Packaged HVAC units consume the same amount of electricity each year as 8 million U.S. residents, or about 2,600 trillion British thermal units of energy. All those ignored and often-inefficient HVAC systems add up, creating higher power bills and contributing to the nation’s greenhouse gas emissions.
Katipamula and his PNNL colleagues have spent their careers thinking up ways to reduce energy use in buildings. In 2011, they set out to adapt the controls already found in air handling HVAC units for use in packaged rooftop HVAC units. The goal was to enable packaged units to automatically adjust their operations based on conditions inside and outside a building. Using sensors and variable-speed motors, the controls decide when and how fast ventilation fans should run, and if the units can use naturally cold air from the outside instead of mechanically cooling indoor air.

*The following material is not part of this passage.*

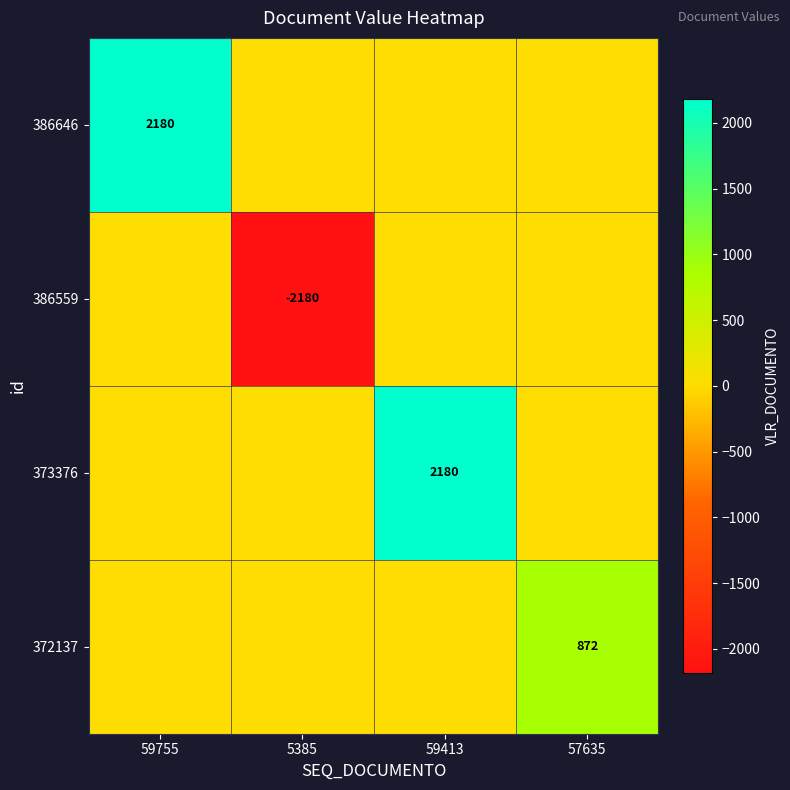

The value of 372137 at 57635 is 1458. True or false?

False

While the PNNL team was evaluating how these controls could work, they learned a few companies were simultaneously and independently in the process of developing such advanced controls. During the summer of 2012, the team installed one of the commercially available control kits on 66 rooftop HVAC units at eight volunteer commercial buildings in Washington state, Ohio, California and Pennsylvania. The buildings included shopping malls, grocery stores, big-box stores and a medical clinic. The installed devices, manufactured by Transformative Wave of Kent, Wash., were chosen because they most closely resembled the advanced controls PNNL had envisioned.

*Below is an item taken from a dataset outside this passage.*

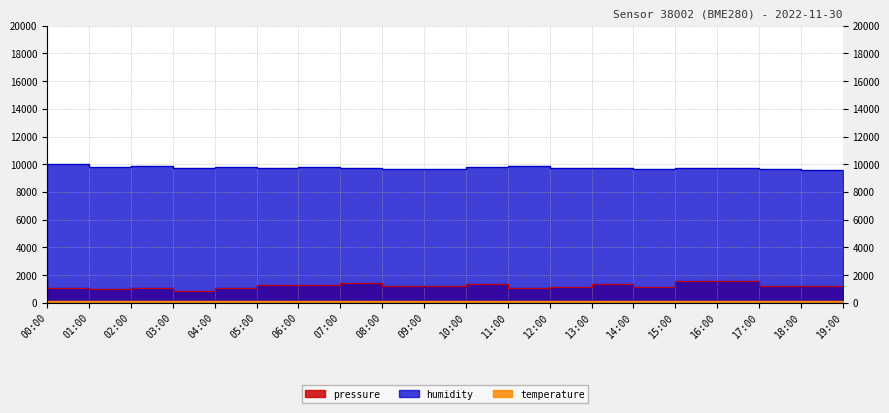

Where is the first local minimum for pressure?

02:00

Katipamula and his colleagues found that, compared to standard operations, the HVAC units using advanced controls cut their energy use by an average of 57 percent. The actual energy savings ranged from 20 to 90 percent. Larger buildings such as malls, which need bigger HVAC units, saved more energy than smaller buildings. And buildings that ran ventilation fans more, such as stores open long hours, tended to save more energy.

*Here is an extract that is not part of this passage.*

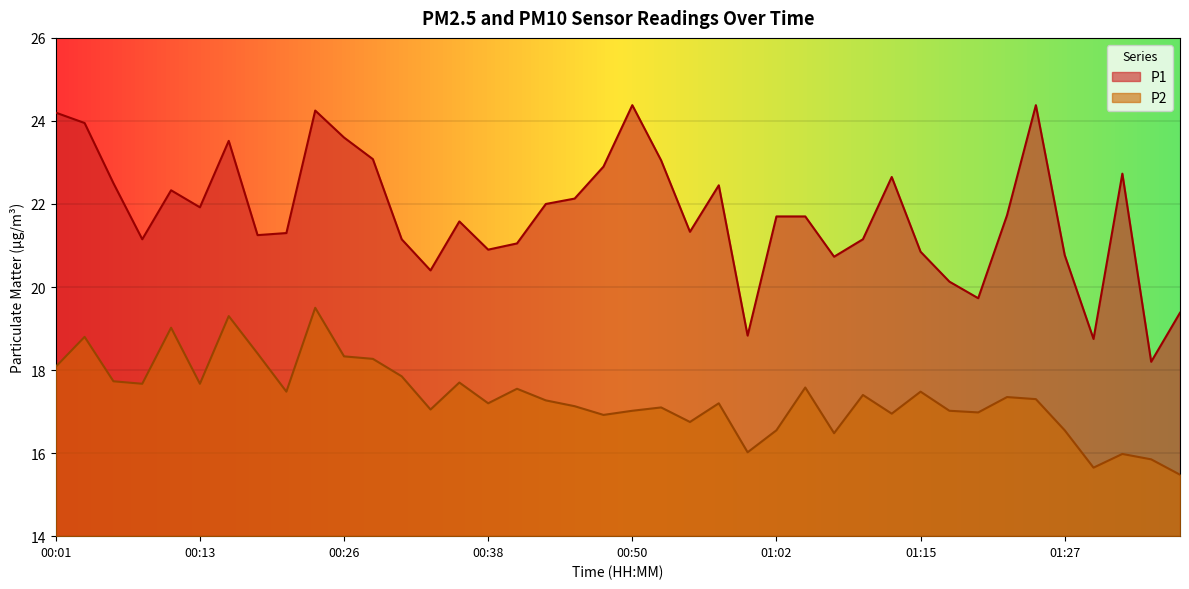

Where is the first local minimum for P2?

00:09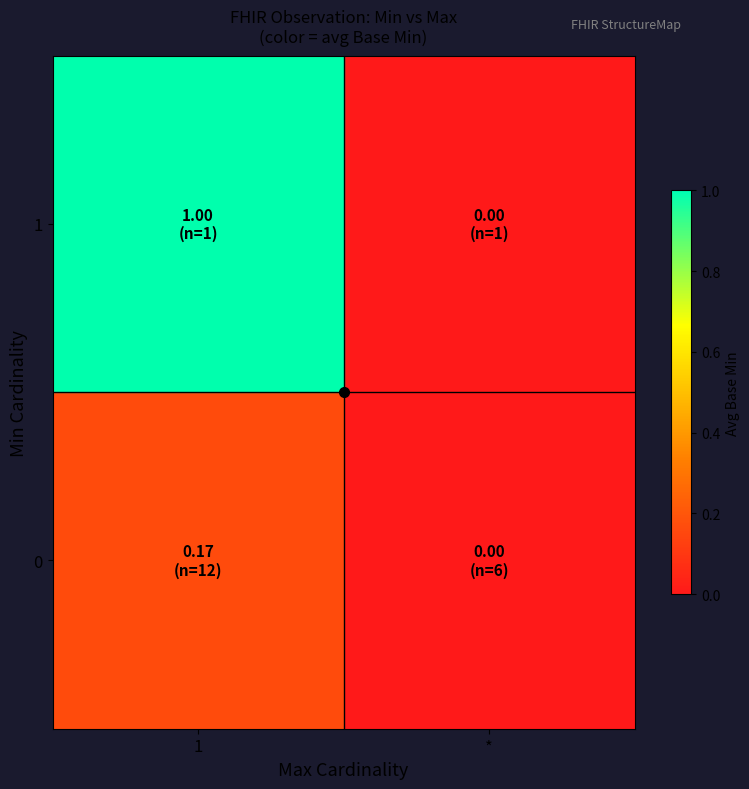

Rank the series by their average value, from lowest to highest.

0, 1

Translating the energy savings into dollars saved depended on local power costs. Nationwide, energy costs an average of 10 cents per kilowatt-hour, though areas with abundant and inexpensive power supplies often pay less and large cities with greater energy needs generally pay more. When using the national average, researchers found all the field-tested HVAC units would have saved an average of $1,489 annually per unit. The team calculated it would take a building owner three years to recoup the cost of buying and installing advanced controls with that average cost savings. Commercial buildings often have multiple rooftop HVAC units, so actual savings per building would depend on the number of units used.
But the exact payback period depends on several factors. To help building owners weigh the costs, the research team developed a table that lays out which specific combinations of an HVAC unit’s size, the number of hours its fan runs daily and the local energy rate would result in a three-year or less payback period. The team concluded installing advanced controls in smaller units with a capacity of 15 tons or less could achieve a three-year payback in areas where energy costs 12 cents per kilowatt-hour or more, or where sufficient utility incentives were available.
“I’m proud to see the advanced controls my colleagues and I evaluated not only work in the real world, but produce significant energy savings,” Katipamula said. “We hope commercial building owners will be inspired by these tangible savings and install advanced controls in their rooftop HVAC units.”
References: S. Katipamula, W. Wang and M. Vowles, “Improving Operating Efficiency of Packaged Air Conditioners & Heat Pumps,” ASHRAE Journal, March 2014.
W. Wang, S. Katipamula, H. Ngo, R. Underhill, D. Taasevigen and R. Lutes, “Advanced Rooftop Control (ARC) Retrofit: Field-Test Results,” report for DOE, July 2013.